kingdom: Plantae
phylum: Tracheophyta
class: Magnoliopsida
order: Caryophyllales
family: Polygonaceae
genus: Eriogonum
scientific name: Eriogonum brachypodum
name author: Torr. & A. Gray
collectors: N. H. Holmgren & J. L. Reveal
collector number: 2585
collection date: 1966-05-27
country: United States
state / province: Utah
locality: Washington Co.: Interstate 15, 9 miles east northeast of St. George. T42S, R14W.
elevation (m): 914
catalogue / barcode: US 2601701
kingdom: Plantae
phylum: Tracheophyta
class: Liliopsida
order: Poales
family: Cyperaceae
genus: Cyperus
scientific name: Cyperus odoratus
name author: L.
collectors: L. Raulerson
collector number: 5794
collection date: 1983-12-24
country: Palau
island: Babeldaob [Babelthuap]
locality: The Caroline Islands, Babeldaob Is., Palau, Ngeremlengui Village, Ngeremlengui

▬▬▬

What the exercise asks:
Starting at the listing line that contains "locality: Washington Co.: Interstate" and ending at the one that contains "scientific name: Cyperus odoratus", convert those lines into a Markdown table with the columns Row and Entry. Number each line in Row, put the line itself in Entry, and leave out any blank lines.

Task response:
| Row | Entry |
|---|---|
| 1 | locality: Washington Co.: Interstate 15, 9 miles east northeast of St. George. T42S, R14W. |
| 2 | elevation (m): 914 |
| 3 | catalogue / barcode: US 2601701 |
| 4 | kingdom: Plantae |
| 5 | phylum: Tracheophyta |
| 6 | class: Liliopsida |
| 7 | order: Poales |
| 8 | family: Cyperaceae |
| 9 | genus: Cyperus |
| 10 | scientific name: Cyperus odoratus |